Воронин покачал головой, не отрывая глаз от чертежа, как будто боялся, что если он отведёт взгляд, цифра исчезнет, как исчезают все тайны, когда на них смотрят слишком пристально.
— Я не знаю, — сказал он, и голос его был тихим, как у человека, который боится, что его услышат, как у человека, который рассказывает тайну, которую не должна знать ни одна живая душа. — Но я знаю, что это не случайность. Это связано с тем, что случилось раньше. С той историей, которая, казалось, уже закончилась. С теми часами, которые я нашёл у воды.
Он достал из кармана часы и положил их рядом с чертежом. Они лежали на бумаге, как два фрагмента одной головоломки, которые наконец нашли друг друга, как две части одного целого, которое было разбито много лет назад. Стрелки по-прежнему двигались, отмеряя время, которое больше не боялось идти, но когда Воронин посмотрел на них, ему показалось, что на мгновение они замерли. Или, может быть, это ему просто показалось. Может быть, это был просто свет, упавший на стекло, или его собственное отражение, которое на мгновение сбило его с толку.
— Что это за часы? — спросила Екатерина Сергеевна, и её голос дрогнул, как струна, которая вот-вот лопнет. — Они похожи на те, что он носил. Те самые, которые он никогда не снимал.
Воронин повернулся к ней, и в его глазах была та сталь, которая появлялась только тогда, когда он чувствовал, что приближается к разгадке, когда он знал, что правда уже рядом.
— Он носил такие же часы? — спросил он, и его голос стал твёрже, как сталь, которую закалили в огне. — Вы уверены? Вы видели их?
Она кивнула, и её руки снова начали дрожать, как будто она держала в них что-то тяжёлое, что не могла удержать.
— Да, — сказала она, и голос её стал тише, почти шёпотом. — У него были такие же. Старые, серебряные, с узором на крышке. Он говорил, что это память о его отце, что это единственное, что осталось от него. Он всегда носил их с собой. Он никогда не расставался с ними.

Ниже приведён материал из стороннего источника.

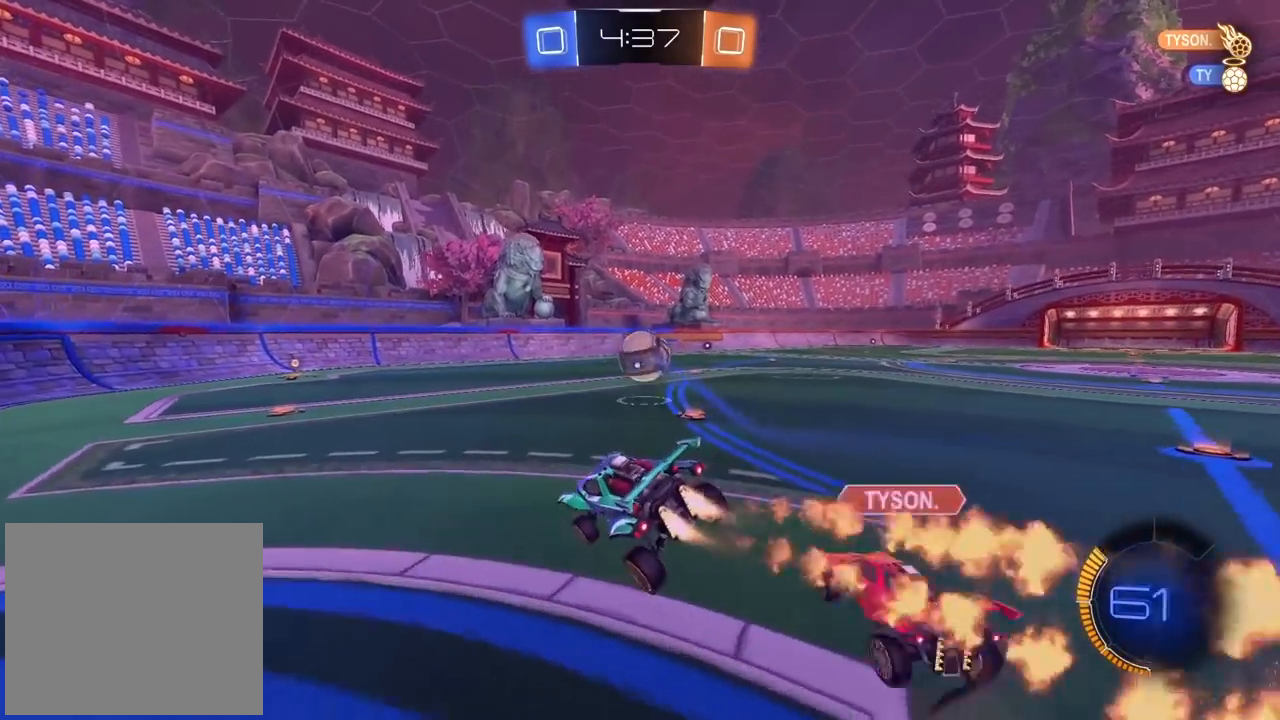
{"buttons": ["CIRCLE", "R2"], "left_stick": "center", "right_stick": "center", "events": [[167, "left_stick", "left"], [300, "left_stick", "center"], [400, "left_stick", "left"], [500, "left_stick", "center"]]}
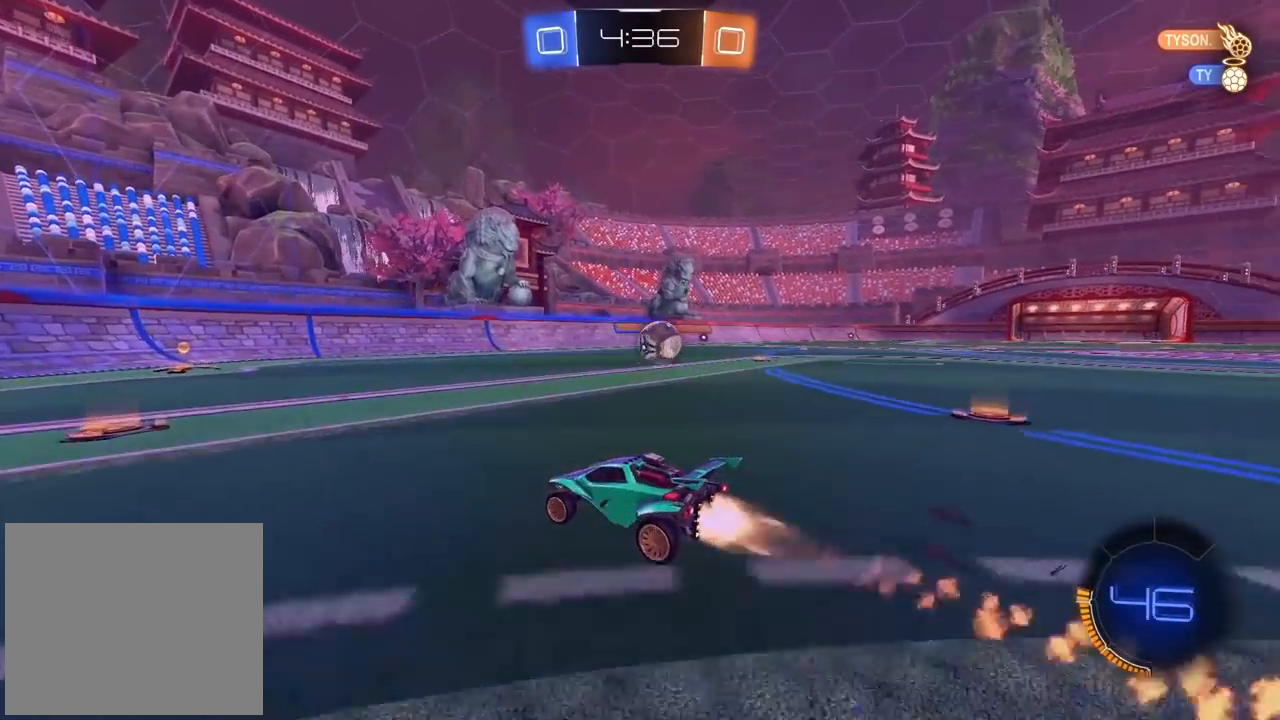
{"buttons": ["CIRCLE", "R2"], "left_stick": "center", "right_stick": "center", "events": []}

Воронин смотрел на неё, и в его голове крутились мысли, как листья на ветру, как те самые хлопья снега, которые падали за окном и таяли, не долетая до земли, исчезая, как исчезают все тайны, когда на них смотрят слишком пристально. Он думал о Максиме, о Карпове, о Савельеве, о той цепи событий, которая привела его к этому кабинету, к этому чертежу, к этой женщине, к этой цифре, которая преследовала его. И он думал о том, как всё это связано, как прошлое продолжает влиять на настоящее, как тени тех, кто ушёл, продолжают преследовать тех, кто остался, как время не застывает, а течёт, унося с собой всё, что было.
— Мне нужно показать это Петру, — сказал он, забирая часы и пряча их в карман, рядом с запиской, рядом с той тайной, которая уже начала раскрываться. — Он может найти что-то в архивах. Он знает, где искать.
Екатерина Сергеевна с неохотой разрешила забрать вещи мужа.
Пётр появился в комнате, которую он снимал на набережной, где пахло бумагой, чернилами и той особенной сыростью, которая была неотъемлемой частью жизни в этом городе. Комната была маленькой, почти пустой — только стол, кровать и стул, заваленный бумагами, с чернильницей и пером, которое лежало на полу, как будто его выронили в спешке. На стенах висели вырезки из газет, старые фотографии и карты города, которые Пётр собирал годами, как коллекционер собирает редкие марки. Он был в своей обычной одежде — чёрное пальто, потёртое на локтях, с воротником, поднятым до самых ушей, и держал в руках кипу бумаг, которые он принёс из редакции «Петербургского вестника», где работал уже три года, с того самого момента, как начал помогать Воронину.